How to prove $\nu(A) := \sum_{k\in A}a_k$ is a signed measure on $(\mathbb{N},\mathcal{P}(\mathbb{N}))$

Question

I'm currently reading about signed measures. In doing so, we early on give an example of a signed measure (before the Hanh or Lebesgue-Radon-Nikodym Decomposition theorems).

In particular, we let let $X = \mathbb{N}$ with all subsets being measurable. Then we consider any sequence $(a_k)$ in $\mathbb{R}^*$ which is such that either the sum of its positive terms or the sum of its negative terms is finite. Then for measurable $A$ we let $\nu(A) = \sum_{k\in A}a_k$.

I've managed to convince myself that under these conditions, $\nu$ is well defined. Also, I've shown that $\nu(\emptyset) = 0$ and that $\nu$ assumes at most one of the values $\pm\infty$. I am stuck on the last condition though. That is, showing that for any sequence $(A_i)$ of disjoint sets of $\mathcal{M}$, one has $$\nu(\bigcup_iA_i) = \sum_i\nu(A_i).$$

I've tried splitting into cases like (A) $\cup_iA_i$ is finite; (B) all $A_i$ are finite, etc. but I always get stuck as soon as things become complicated enough, e.g. whenever there is some infinite $A_i$. How should I proceed?

Answer 1

MathMax's comment cleared things up. I post it here for future reference.

If $A_1$ and $A_2$ are disjoint then $$\sum_{k\in A_1\cup A_2}a_k = \sum_{k\in A_1}a_k +\sum_{k\in A_2}a_k.$$ Having showed this, in order to show the general statement, one may use an argument similar to the one typically used to prove that a countable union of countable sets is countable.

Answer 2

$$\nu\left(\bigsqcup_iA_i\right)=\sum_{k\in\bigsqcup_i A_i}a_k\overset{\ast}{=}\sum_i\sum_{k\in A_i}a_k=\sum_i\nu(A_i)$$

The step marked $\ast$ uses the fact that the $A_\bullet$ are disjoint. A $k$ is in $\bigsqcup_i A_i$ iff. it is in exactly one $A_{i_k}$ for some $i_k\in\Bbb N$, and (using the empty sum equals zero convention) that is precisely saying that we can sum over the $A_i$ one-by-one. This partitioning of summation trick is common and useful.
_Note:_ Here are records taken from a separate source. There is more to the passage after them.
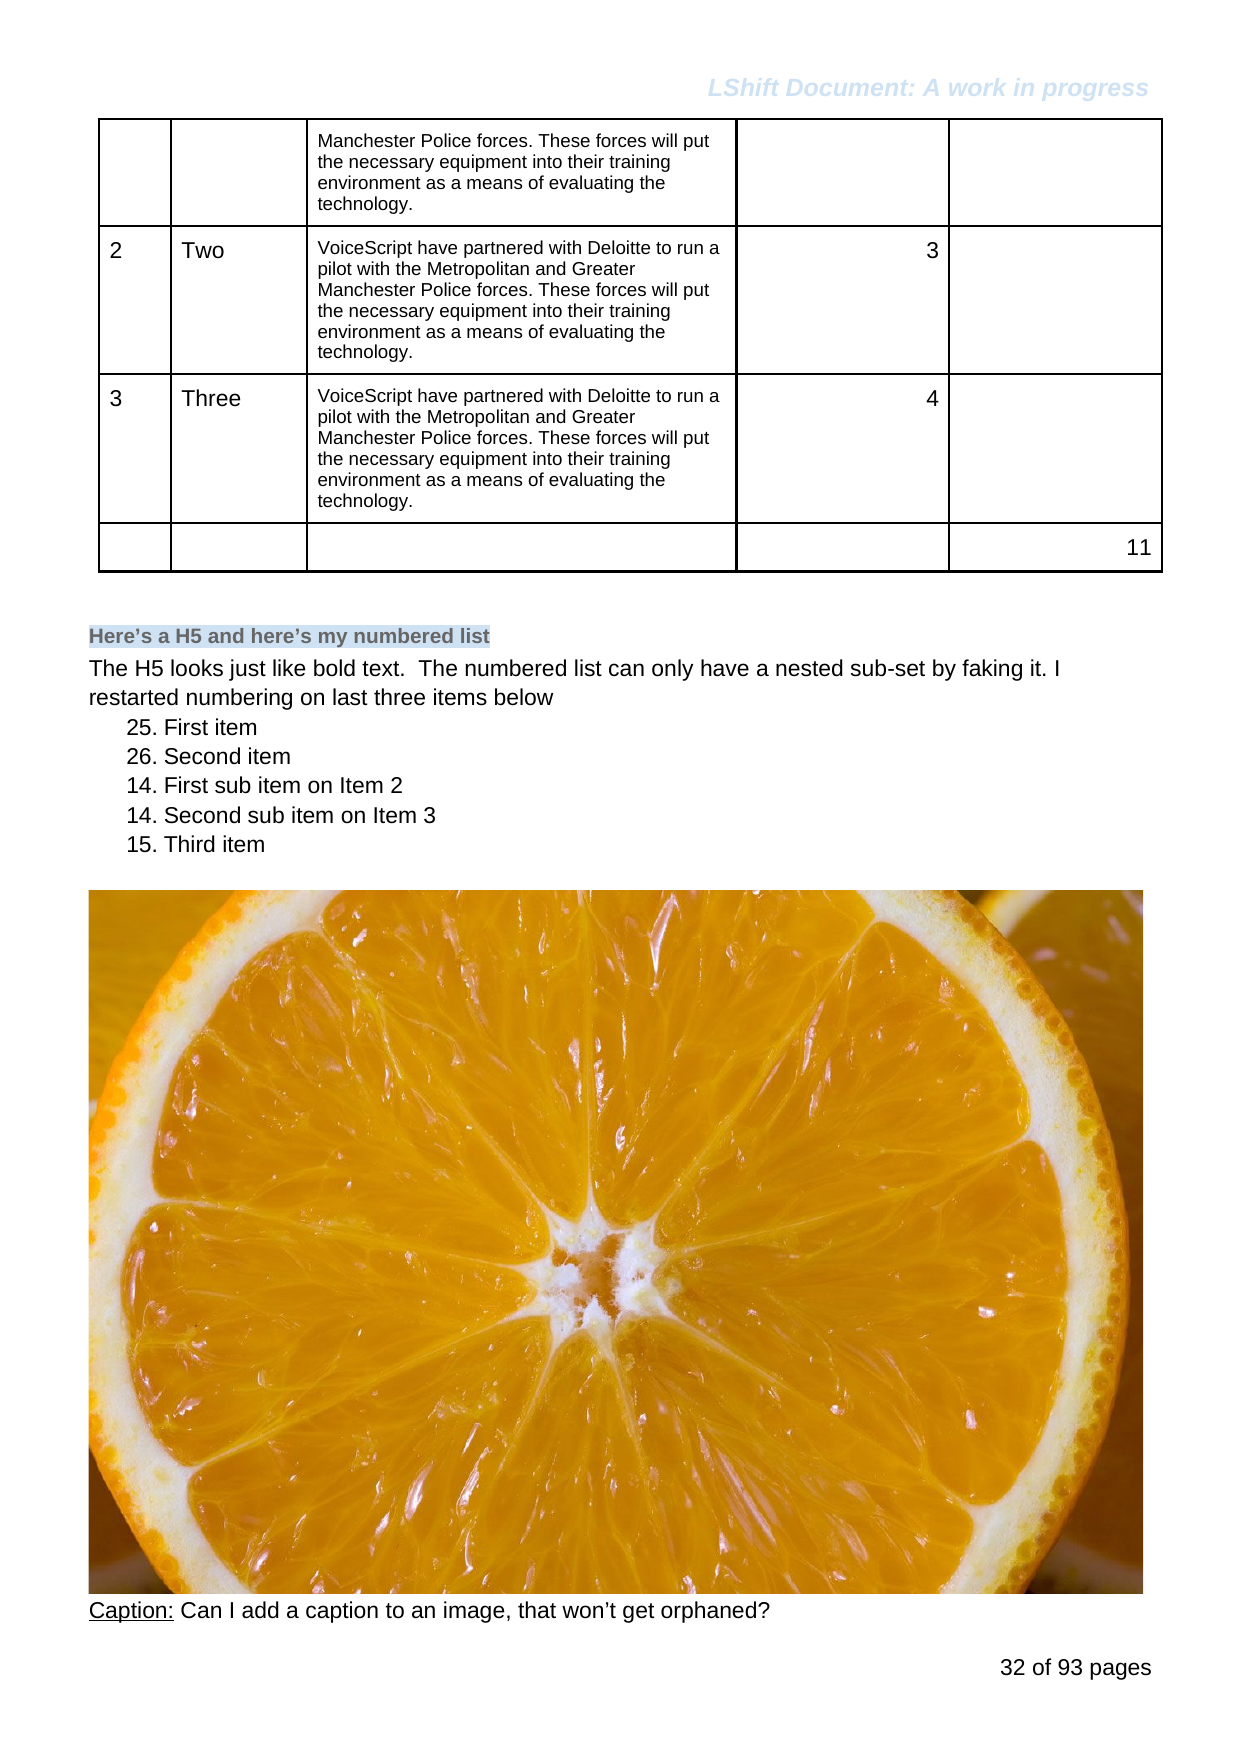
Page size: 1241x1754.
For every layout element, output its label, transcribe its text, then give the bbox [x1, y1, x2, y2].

list Second item [126, 744, 1152, 769]
text The H5 looks just like bold text. The numbered list can only have a nested sub-set by faking it. I restarted numbering on last three items below [88, 656, 1152, 711]
table_cell [738, 120, 948, 225]
table_cell 11 [950, 524, 1161, 570]
table_cell 3 [100, 375, 170, 522]
table_cell [100, 524, 170, 570]
table_cell VoiceScript have partnered with Deloitte to run a pilot with the Metropolitan and Greater Manchester Police forces. These forces will put the necessary equipment into their training environment as a means of evaluating the technology. [308, 227, 735, 373]
table_cell [950, 227, 1161, 373]
table_cell [172, 524, 306, 570]
list Third item [126, 832, 1152, 857]
table_cell 3 [738, 227, 948, 373]
table_cell [950, 120, 1161, 225]
table_cell Manchester Police forces. These forces will put the necessary equipment into their training environment as a means of evaluating the technology. [308, 120, 735, 225]
table_cell VoiceScript have partnered with Deloitte to run a pilot with the Metropolitan and Greater Manchester Police forces. These forces will put the necessary equipment into their training environment as a means of evaluating the technology. [308, 375, 735, 522]
table_cell [950, 375, 1161, 522]
table_cell Two [172, 227, 306, 373]
table_cell 2 [100, 227, 170, 373]
subtitle Here’s a H5 and here’s my numbered list [490, 625, 1152, 648]
table_cell [308, 524, 735, 570]
text Caption: Can I add a caption to an image, that won’t get orphaned? [88, 1597, 1152, 1623]
table_cell [738, 524, 948, 570]
list Second sub item on Item 3 [126, 802, 1152, 828]
table_cell [172, 120, 306, 225]
picture [88, 890, 1144, 1594]
table_cell Three [172, 375, 306, 522]
list First item [126, 714, 1152, 740]
table_cell 4 [738, 375, 948, 522]
table_cell [100, 120, 170, 225]
list First sub item on Item 2 [126, 773, 1152, 799]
Take a moment to check for yourself that the RHS of $\ast$:

• Sums an $a_k$ for every $k\in\bigsqcup_i A_i$
• Never sums the same $a_k$ twice

Then the equality follows.

Answer 3

In general if $\mu$ and $\lambda$ are positive measures on space $(\Omega,\mathcal A)$ and at least one of them is a finite measure then it can be shown that $\nu$ is a signed measure on $(\Omega,\mathcal A)$ if it is defined like this:$$\nu(A)=\mu(A)-\lambda(A)\text{ for every }A\in\mathcal A\tag1$$This under the convention that $\infty-c=\infty$ and $c-\infty=-\infty$ for any constant $c\in\mathbb R$.

(Can you prove this yourself?)

Now construct $\mu$ and $\lambda$ by stating that $\mu(A)=\sum_{k\in A}\max(0,a_k)$ and $\lambda(A)=\sum_{k\in A}\max(0,-a_k)$.

It is not difficult to see that both are positive measures and the condition on the $a_k$ assures that at least one of them is a finite measure.

Further note that in this situation $(1)$ is a true statement for function $\nu$ as mentioned in your question.